◆ THE RECORDS:
════════════════

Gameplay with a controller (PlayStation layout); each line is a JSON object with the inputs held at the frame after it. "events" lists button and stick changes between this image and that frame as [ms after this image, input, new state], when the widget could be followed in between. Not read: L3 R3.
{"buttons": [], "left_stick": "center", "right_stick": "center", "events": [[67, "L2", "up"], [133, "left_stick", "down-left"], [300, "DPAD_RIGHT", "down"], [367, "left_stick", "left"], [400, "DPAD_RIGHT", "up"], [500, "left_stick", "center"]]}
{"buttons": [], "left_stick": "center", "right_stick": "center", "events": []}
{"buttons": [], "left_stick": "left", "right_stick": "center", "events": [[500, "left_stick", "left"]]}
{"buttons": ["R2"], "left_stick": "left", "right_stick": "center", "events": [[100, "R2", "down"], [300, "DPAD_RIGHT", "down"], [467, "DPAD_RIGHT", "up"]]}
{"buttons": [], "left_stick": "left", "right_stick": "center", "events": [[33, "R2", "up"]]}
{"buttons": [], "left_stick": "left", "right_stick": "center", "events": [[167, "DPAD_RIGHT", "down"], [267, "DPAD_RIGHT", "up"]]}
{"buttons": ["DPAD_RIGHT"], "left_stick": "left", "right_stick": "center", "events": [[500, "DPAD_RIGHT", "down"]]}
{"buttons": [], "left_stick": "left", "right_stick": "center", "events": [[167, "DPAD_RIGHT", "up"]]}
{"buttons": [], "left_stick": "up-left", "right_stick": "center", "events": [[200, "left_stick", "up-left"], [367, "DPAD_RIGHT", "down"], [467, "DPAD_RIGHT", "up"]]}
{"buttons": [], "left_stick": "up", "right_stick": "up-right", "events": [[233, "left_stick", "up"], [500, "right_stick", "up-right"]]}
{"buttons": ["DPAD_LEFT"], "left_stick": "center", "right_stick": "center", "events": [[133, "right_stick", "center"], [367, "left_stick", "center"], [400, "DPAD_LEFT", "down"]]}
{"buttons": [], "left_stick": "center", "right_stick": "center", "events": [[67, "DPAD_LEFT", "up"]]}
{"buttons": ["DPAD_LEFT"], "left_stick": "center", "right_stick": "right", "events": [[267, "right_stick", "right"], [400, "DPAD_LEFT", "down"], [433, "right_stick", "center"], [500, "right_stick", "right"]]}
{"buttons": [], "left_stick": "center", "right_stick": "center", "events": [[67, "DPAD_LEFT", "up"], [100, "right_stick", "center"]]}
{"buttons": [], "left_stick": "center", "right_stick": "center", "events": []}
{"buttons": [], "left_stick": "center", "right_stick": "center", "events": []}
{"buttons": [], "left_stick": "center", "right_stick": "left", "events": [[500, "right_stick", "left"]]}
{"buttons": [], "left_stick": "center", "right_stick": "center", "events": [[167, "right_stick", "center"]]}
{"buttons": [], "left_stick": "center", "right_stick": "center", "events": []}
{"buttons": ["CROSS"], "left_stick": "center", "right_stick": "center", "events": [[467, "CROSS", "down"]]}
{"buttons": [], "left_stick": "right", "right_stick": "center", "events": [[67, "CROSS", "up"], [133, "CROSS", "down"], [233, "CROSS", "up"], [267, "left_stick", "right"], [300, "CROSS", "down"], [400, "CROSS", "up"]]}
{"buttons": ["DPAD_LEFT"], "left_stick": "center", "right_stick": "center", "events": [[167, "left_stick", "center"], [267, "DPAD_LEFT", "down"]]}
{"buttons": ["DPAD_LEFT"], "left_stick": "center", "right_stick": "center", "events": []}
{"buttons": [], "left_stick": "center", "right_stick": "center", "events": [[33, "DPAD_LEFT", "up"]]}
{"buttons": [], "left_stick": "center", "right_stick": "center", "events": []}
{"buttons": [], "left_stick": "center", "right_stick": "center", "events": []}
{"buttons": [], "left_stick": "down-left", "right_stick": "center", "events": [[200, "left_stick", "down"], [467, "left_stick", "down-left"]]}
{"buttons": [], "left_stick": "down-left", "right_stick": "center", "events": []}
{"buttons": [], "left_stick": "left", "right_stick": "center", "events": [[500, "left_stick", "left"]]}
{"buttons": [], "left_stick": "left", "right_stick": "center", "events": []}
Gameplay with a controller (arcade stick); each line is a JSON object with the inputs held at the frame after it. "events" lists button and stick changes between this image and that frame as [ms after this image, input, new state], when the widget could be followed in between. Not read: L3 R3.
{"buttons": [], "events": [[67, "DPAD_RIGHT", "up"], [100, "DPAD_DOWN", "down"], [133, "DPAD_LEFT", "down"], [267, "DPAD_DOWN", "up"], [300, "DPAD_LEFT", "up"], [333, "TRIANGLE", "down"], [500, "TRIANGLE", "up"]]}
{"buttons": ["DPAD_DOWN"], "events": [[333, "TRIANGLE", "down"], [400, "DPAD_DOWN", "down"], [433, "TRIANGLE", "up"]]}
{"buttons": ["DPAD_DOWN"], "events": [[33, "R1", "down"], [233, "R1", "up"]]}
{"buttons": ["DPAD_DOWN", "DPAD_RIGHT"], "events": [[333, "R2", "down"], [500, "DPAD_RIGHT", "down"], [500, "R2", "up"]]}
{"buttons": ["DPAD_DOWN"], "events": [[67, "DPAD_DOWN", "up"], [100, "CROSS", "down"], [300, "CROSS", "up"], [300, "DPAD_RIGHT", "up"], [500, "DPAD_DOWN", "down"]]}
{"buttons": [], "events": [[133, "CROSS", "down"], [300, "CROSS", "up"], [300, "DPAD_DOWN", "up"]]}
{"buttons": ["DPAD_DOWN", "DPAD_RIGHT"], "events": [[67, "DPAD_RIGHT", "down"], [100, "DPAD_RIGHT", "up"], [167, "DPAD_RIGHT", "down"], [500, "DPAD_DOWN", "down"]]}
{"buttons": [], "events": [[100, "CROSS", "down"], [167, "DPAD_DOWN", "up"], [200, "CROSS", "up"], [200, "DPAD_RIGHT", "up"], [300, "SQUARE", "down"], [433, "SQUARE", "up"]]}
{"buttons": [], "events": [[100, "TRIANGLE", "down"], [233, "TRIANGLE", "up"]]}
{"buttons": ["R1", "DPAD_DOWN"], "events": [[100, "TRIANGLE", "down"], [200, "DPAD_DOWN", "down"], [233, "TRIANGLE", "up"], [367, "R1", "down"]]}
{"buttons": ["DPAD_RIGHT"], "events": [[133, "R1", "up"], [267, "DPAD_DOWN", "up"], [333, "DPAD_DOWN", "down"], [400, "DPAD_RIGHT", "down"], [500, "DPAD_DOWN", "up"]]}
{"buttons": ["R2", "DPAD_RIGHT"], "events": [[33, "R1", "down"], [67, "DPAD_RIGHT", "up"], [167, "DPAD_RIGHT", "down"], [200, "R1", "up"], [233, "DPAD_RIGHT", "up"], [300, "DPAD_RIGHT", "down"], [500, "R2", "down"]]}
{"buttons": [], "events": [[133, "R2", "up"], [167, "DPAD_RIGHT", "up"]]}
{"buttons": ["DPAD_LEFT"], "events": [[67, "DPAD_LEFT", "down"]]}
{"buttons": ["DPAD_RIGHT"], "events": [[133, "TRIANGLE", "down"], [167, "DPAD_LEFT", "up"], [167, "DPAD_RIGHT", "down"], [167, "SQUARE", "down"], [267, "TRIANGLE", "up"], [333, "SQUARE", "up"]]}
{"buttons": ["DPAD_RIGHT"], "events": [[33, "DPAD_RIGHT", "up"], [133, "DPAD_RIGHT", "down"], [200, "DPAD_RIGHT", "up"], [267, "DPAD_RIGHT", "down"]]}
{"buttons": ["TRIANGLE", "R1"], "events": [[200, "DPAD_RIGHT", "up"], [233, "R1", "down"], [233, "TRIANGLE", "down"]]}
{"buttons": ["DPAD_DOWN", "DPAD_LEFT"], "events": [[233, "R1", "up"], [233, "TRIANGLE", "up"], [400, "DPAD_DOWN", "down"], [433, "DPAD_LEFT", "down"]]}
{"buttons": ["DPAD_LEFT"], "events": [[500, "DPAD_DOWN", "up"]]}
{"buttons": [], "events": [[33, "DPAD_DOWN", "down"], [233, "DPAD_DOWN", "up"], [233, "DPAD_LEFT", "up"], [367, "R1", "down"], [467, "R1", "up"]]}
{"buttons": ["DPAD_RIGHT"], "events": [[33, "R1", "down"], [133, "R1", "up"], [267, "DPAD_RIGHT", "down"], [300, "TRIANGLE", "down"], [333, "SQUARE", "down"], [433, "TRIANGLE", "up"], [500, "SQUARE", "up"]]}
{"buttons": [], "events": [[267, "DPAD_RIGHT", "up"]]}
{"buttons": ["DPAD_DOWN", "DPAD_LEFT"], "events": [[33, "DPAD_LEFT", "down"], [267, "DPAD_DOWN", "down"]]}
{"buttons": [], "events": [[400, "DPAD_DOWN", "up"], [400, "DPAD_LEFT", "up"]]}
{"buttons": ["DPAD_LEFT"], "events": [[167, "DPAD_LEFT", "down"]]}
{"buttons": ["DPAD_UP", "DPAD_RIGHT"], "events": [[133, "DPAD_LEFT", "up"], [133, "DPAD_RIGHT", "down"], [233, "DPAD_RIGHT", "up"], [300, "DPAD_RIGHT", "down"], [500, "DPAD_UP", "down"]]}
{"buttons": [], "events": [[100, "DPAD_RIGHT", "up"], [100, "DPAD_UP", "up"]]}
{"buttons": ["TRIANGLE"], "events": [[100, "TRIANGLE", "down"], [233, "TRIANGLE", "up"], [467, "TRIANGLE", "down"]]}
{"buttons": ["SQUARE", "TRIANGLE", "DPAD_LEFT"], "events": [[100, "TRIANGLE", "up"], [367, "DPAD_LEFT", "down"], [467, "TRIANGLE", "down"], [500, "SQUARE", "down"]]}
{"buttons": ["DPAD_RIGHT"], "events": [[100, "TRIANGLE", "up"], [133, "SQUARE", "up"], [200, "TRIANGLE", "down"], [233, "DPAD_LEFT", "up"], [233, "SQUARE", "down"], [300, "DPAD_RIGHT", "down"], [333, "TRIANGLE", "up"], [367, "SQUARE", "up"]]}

════════════════

◆ YOUR INSTRUCTIONS:
Scanning the data above, copy out every line where "SQUARE" is found.

◆ PROBLEM SOLUTION:
{"buttons": [], "events": [[100, "CROSS", "down"], [167, "DPAD_DOWN", "up"], [200, "CROSS", "up"], [200, "DPAD_RIGHT", "up"], [300, "SQUARE", "down"], [433, "SQUARE", "up"]]}
{"buttons": ["DPAD_RIGHT"], "events": [[133, "TRIANGLE", "down"], [167, "DPAD_LEFT", "up"], [167, "DPAD_RIGHT", "down"], [167, "SQUARE", "down"], [267, "TRIANGLE", "up"], [333, "SQUARE", "up"]]}
{"buttons": ["DPAD_RIGHT"], "events": [[33, "R1", "down"], [133, "R1", "up"], [267, "DPAD_RIGHT", "down"], [300, "TRIANGLE", "down"], [333, "SQUARE", "down"], [433, "TRIANGLE", "up"], [500, "SQUARE", "up"]]}
{"buttons": ["SQUARE", "TRIANGLE", "DPAD_LEFT"], "events": [[100, "TRIANGLE", "up"], [367, "DPAD_LEFT", "down"], [467, "TRIANGLE", "down"], [500, "SQUARE", "down"]]}
{"buttons": ["DPAD_RIGHT"], "events": [[100, "TRIANGLE", "up"], [133, "SQUARE", "up"], [200, "TRIANGLE", "down"], [233, "DPAD_LEFT", "up"], [233, "SQUARE", "down"], [300, "DPAD_RIGHT", "down"], [333, "TRIANGLE", "up"], [367, "SQUARE", "up"]]}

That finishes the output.